Aries woke with a raw hunger gnawing at her stomach walls. She’d seized her only opportunity to escape, which had forced her to flee without planning her next meal, or anything else for that matter. Now she squirmed on the floor of an air duct, holding her growling midsection in her arms.

She needed to find the air duct leading to the food supplies. Retracing her steps, she thought back to which direction she’d turned and where she’d climbed. It had seemed so clear when she started, but now the air ducts were a maze in her mind, and her head ached, thinking about directions. The medication had made her delusional. Now, as it wore off, she was left with the reality of the situation. She was lost.

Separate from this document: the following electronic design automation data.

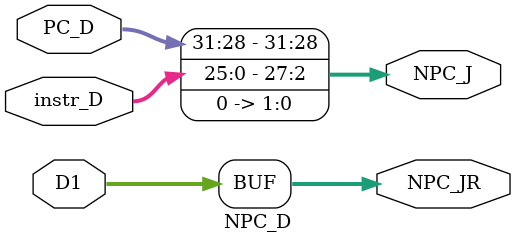
<source format=v>
`timescale 1ns / 1ps
module NPC_D(
	 input [31:0] instr_D,
	 input [31:0] PC_D,
	 input [31:0] D1,
	 output [31:0] NPC_J,
	 output [31:0] NPC_JR
    );
	 
	 assign NPC_J = {PC_D[31:28],instr_D[25:0],2'b00};
	 assign NPC_JR = D1;


endmodule

</source>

Fighting off dizziness, Aries looked around. She could climb down the ladder to the workroom below, but she’d chance being seen. Aries weighed her options. She could be lost in the air ducts for days. She shivered with the thought of that. She might even die of starvation in the inner workings of the
New Dawn
. No one would find her until she’d decomposed. At least it was better than being shot out into space in an airtight coffin.

Aries listened for sounds of footsteps or voices but couldn’t hear anything. Only the dim emergency lights cast the shaft in a red glow. Her stomach gurgled, the sound echoing in the small chamber, and she took it as a cue. Climbing down the ladder, she found herself in a workroom with pipes running across the ceiling and a table of containers storing various plumbing tools. A map of the air duct system was pinned on the wall.

She figured out her position on the map, calculating the distance to the nearest food source. Her best bet were a pair of storage units located on the deck above her, twenty meters away. If those were empty, she’d have to sneak into the bio-dome and raid the crops. That was the riskiest option, because workers would be watering and pruning.

Aries tore the map off the pin and folded it up, stuffing it under her arm. She found an unused light stick on the counter and cracked it in half, illuminating the room in a green glow. At least she wouldn’t be crawling around in the dark anymore. She climbed back into the air duct and elbowed her way forward to the storage chambers.

She reached the junction above the storerooms, feeling lightheaded from lack of water. Aries backed up and kicked the metal under her feet until the grating fell, stirring up dust from the room below. A mildew scent wafted up. She covered her mouth. Not a promising sign for food.

She lowered herself, landing on her feet. Holding up the green light stick, she examined the contents of the room. A long hallway led into darkness, lined with boxes and shelves on each side. The dust lay as thick as carpeting and it tickled Aries’ nose, making her stifle a sneeze. She held one arm across her nose and mouth and stepped toward the first plastic container lying underneath a swash of stars and stripes.